Description of the Plan

The following description of the Deferred Profit-Sharing Plan for Hourly Employees (the “Plan”) provides only general information. Participants should refer to the Summary Plan Description or the Plan document for a more complete description of the Plan’s provisions.
General
The Plan is a defined contribution plan maintained for the benefit of eligible hourly-paid employees, as discussed below in Plan Participation, of Philip Morris USA Inc. (“PM USA”), U.S. Smokeless Tobacco Company LLC (“USSTC”), John Middleton Co. (“Middleton”), Nu Mark LLC (“Nu Mark”) and Ste. Michelle Wine Estates Ltd. (“SMWE”) (individually, a “Participating Company”; collectively, the “Participating Companies”), all of which are subsidiaries of Altria Group, Inc. The Plan is designed to provide eligible employees with company contributions, the opportunity for employees to make contributions on a before-tax and/or after-tax basis, company match contributions on employee contributions, and tax-advantaged investment of the Plan accounts. The Plan is subject to the provisions of the Employee Retirement Income Security Act of 1974, as amended (“ERISA”).
Plan Administration
The administration of the Plan has generally been delegated to the Administrator, as defined in the Plan. The Altria Group Benefits Investment Committee (the “Investment Committee”) is the named fiduciary responsible for the operation and management of the investment options in the Plan, other than the investment options (the “Altria Stock Investment Option”, the “Mondelēz Stock Investment Option”, the “PMI Stock Investment Option” and the “Kraft Heinz Stock Investment Option”; collectively, the “Common Stock Investment Options”) invested exclusively in the common stock of Altria Group, Inc. (“Altria Stock”), the Class A common stock of Mondelēz International, Inc. (“Mondelēz Stock”), the common stock of Philip Morris International Inc. (“PMI Stock”) and the common stock of The Kraft Heinz Company (“Kraft Heinz Stock”), respectively (collectively, the “Common Stocks”).
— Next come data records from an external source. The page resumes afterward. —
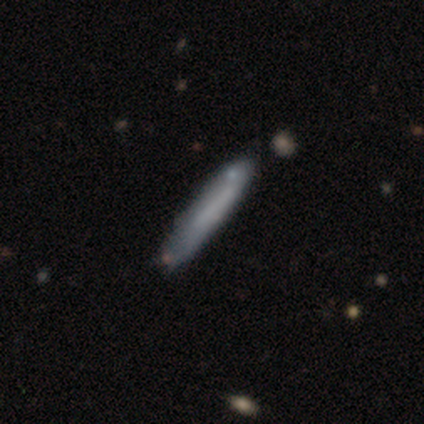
Smooth or featured: smooth — 71% (featured or disk — 26%)
How rounded: cigar-shaped — 100%
Merging: none — 81% (minor disturbance — 11%)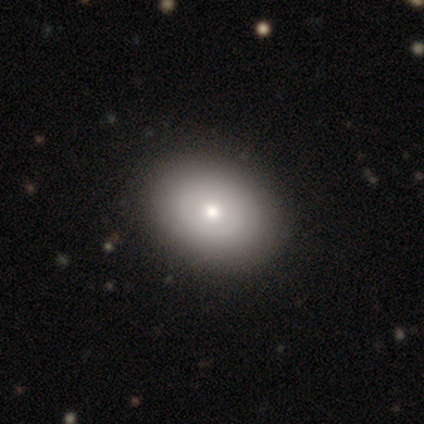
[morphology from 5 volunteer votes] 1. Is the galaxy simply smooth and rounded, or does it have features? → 60% featured or disk, 40% smooth, 0% star or artifact.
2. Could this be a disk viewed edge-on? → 100% no, 0% yes.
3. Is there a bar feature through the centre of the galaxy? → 100% no, 0% strong, 0% weak.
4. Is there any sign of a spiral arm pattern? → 100% no, 0% yes.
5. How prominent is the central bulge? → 67% moderate, 33% small, 0% dominant, 0% large, 0% none.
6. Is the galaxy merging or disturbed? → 100% none, 0% minor disturbance, 0% major disturbance, 0% merger.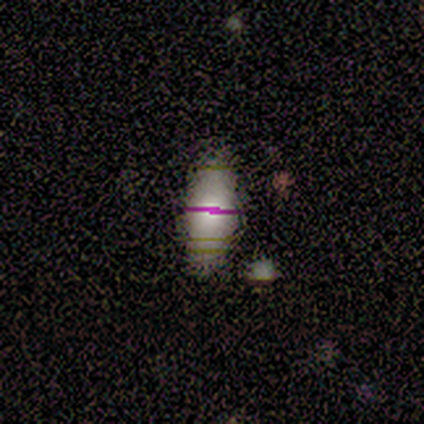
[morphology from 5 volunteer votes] Smooth or featured: star or artifact — 60% (featured or disk — 40%)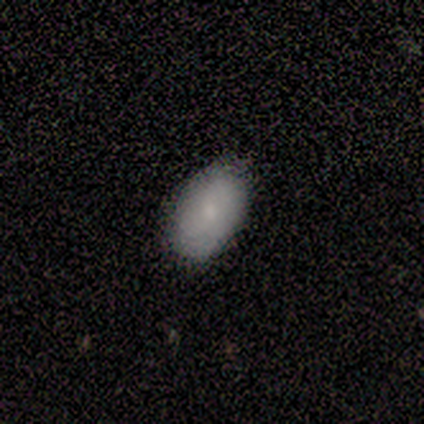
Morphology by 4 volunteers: A smooth galaxy with no disk features (75%) that is in between round and cigar-shaped (100%).

Vote fractions:
- Smooth or featured? smooth: 75% / star or artifact: 25% / featured or disk: 0%
- How rounded? in between: 100% / round: 0% / cigar-shaped: 0%
- Merging? none: 67% / minor disturbance: 33% / major disturbance: 0% / merger: 0%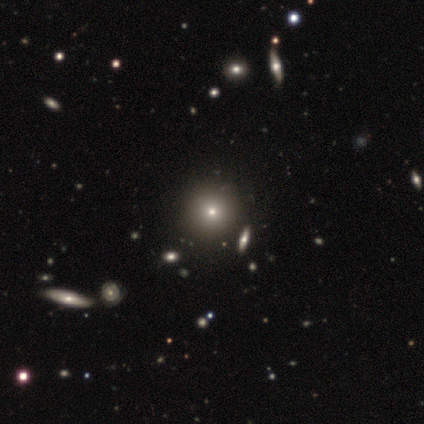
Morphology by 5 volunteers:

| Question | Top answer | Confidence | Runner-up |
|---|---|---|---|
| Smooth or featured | smooth | 60% | star or artifact (40%) |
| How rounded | round | 67% | in between (33%) |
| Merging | none | 100% | — |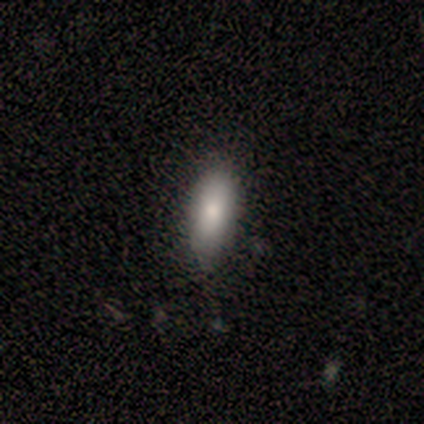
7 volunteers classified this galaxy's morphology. Smooth or featured?
  - smooth: 86% *
  - star or artifact: 14%
  - featured or disk: 0%
How rounded?
  - in between: 67% *
  - cigar-shaped: 33%
  - round: 0%
Merging?
  - none: 100% *
  - minor disturbance: 0%
  - major disturbance: 0%
  - merger: 0%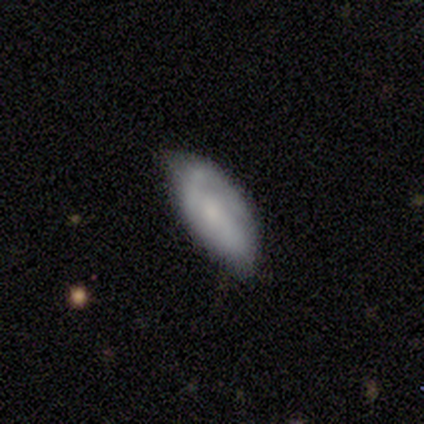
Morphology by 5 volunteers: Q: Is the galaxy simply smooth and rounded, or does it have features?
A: featured or disk — 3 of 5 (60%).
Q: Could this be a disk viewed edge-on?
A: no — 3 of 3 (100%).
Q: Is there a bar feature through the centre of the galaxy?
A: no — 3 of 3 (100%).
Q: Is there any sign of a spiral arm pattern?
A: yes — 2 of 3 (67%).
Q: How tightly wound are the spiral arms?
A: loose — 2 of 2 (100%).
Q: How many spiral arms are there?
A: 2 — 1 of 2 (50%, tied with 3).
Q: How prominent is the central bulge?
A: moderate — 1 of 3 (33%, tied with small and none).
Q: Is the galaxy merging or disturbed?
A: none — 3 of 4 (75%).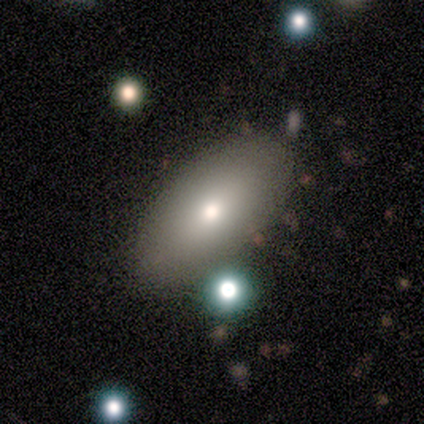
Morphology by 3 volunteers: A smooth galaxy with no disk features (33%, tied with featured or disk and star or artifact) that is in between round and cigar-shaped (100%). Merging: none (100%).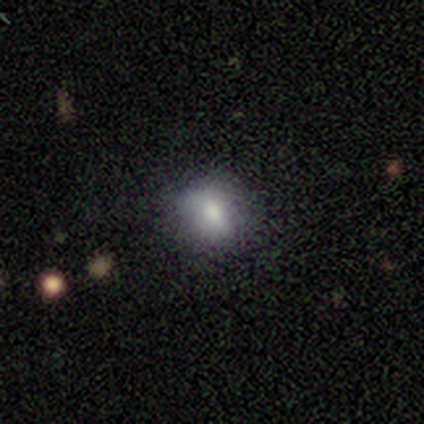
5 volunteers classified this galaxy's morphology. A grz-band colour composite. It shows a smooth galaxy with no disk features (80%) that is round (75%). Merging: none (40%, tied with minor disturbance).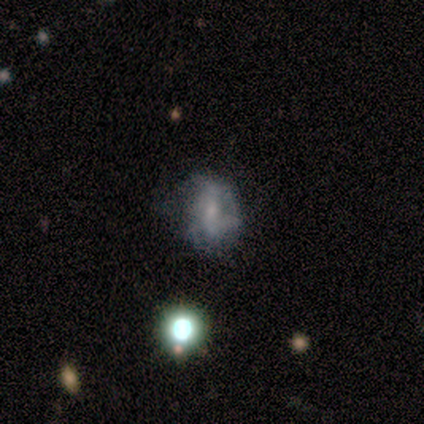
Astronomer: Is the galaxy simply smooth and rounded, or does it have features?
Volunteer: featured or disk — 80%.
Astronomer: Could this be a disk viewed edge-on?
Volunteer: no — 100%.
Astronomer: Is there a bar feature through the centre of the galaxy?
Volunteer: no — 75%.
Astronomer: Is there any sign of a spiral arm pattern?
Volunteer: no — 75%.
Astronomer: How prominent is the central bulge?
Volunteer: moderate — 50%, tied with small at 50%.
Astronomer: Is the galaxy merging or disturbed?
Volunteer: none — 40% (runner-up: minor disturbance, 20%).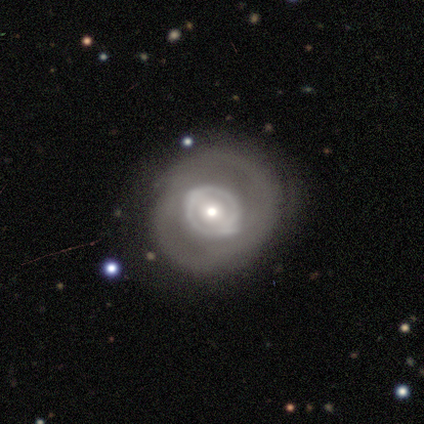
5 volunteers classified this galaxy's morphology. Smooth or featured? featured or disk (80%)
Edge-on disk? no (100%)
Bar? strong (50%, tied with weak)
Spiral arms? yes (50%, tied with no)
Spiral winding? tight (50%, tied with medium)
Spiral arm count? 2 (100%)
Bulge size? small (50%)
Merging? none (80%)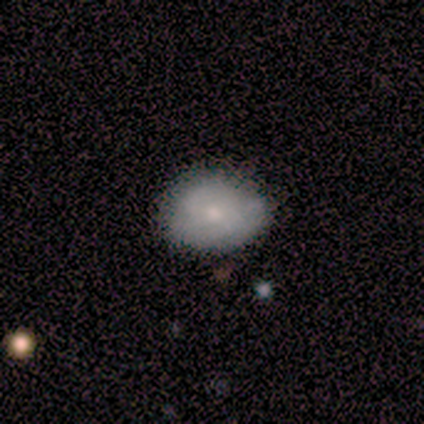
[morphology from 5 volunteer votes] Smooth or featured? 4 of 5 (80%) said smooth. How rounded? 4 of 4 (100%) said in between. Merging? 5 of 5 (100%) said none.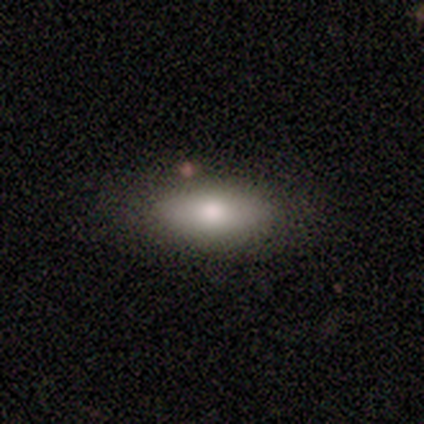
A smooth galaxy with no disk features (100%) that is in between round and cigar-shaped (100%). Merging: none (100%).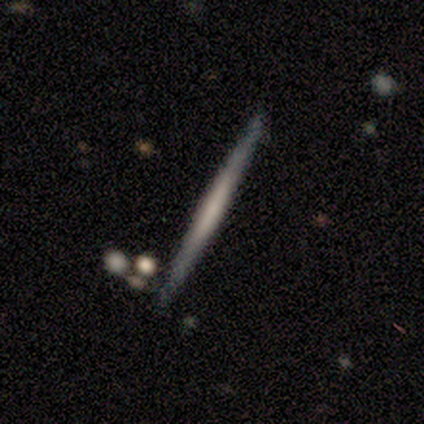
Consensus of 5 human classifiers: smooth-or-featured: featured or disk: 80% | smooth: 20% | star or artifact: 0%
  disk-edge-on: yes: 100% | no: 0%
    edge-on-bulge: none: 100% | boxy: 0% | rounded: 0%
  merging: none: 100% | minor disturbance: 0% | major disturbance: 0% | merger: 0%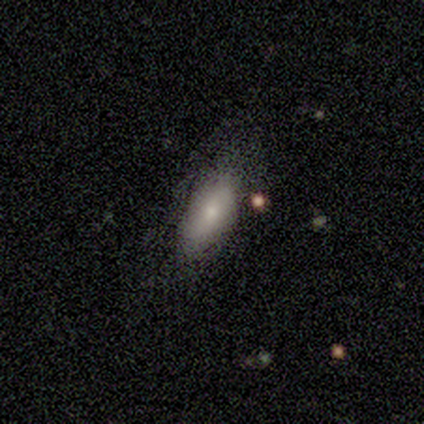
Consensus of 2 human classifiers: This is clearly a smooth galaxy (100%). How rounded: possibly in between (50%, tied with cigar-shaped). Merging: possibly none (50%, tied with minor disturbance).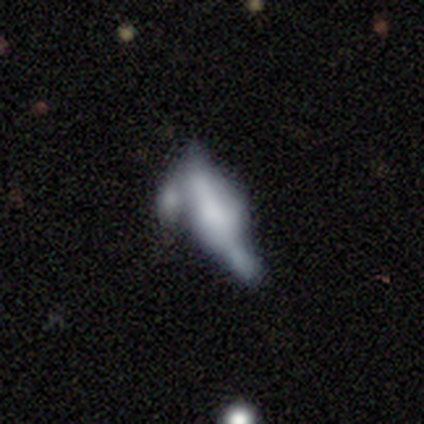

Fiduciary Counselors Inc. (“Fiduciary Counselors”) is the named fiduciary with respect to the management of the investment of the Common Stock Investment Options. The Administrator, the Investment Committee and Fiduciary Counselors are hereinafter collectively referred to as the “Fiduciaries”.
Plan Participation
Eligibility for benefits under the Plan depends on an hourly-paid employee’s Participating Company affiliation and eligibility to participate in a company-sponsored pension plan, as follows:

 “Richmond Hourly Participants”

Union-represented employees of PM USA who participate in the Altria Retirement Plan are eligible to make employee contributions and to receive a company contribution and company match contributions;
 
Union-represented employees of PM USA and non-union employees of USSTC, Middleton and Nu Mark who are employed at a Richmond manufacturing facility and who do not participate in a company-sponsored pension plan are eligible to make employee contributions and to receive a company contribution, a supplemental company contribution and company match contributions;

Union-represented employees of USSTC who are employed at the Nashville or Franklin Park manufacturing facilities are eligible to make employee contributions and to receive company match contributions; and

Union-represented non-agricultural employees of SMWE are eligible to make employee contributions and to receive company match contributions.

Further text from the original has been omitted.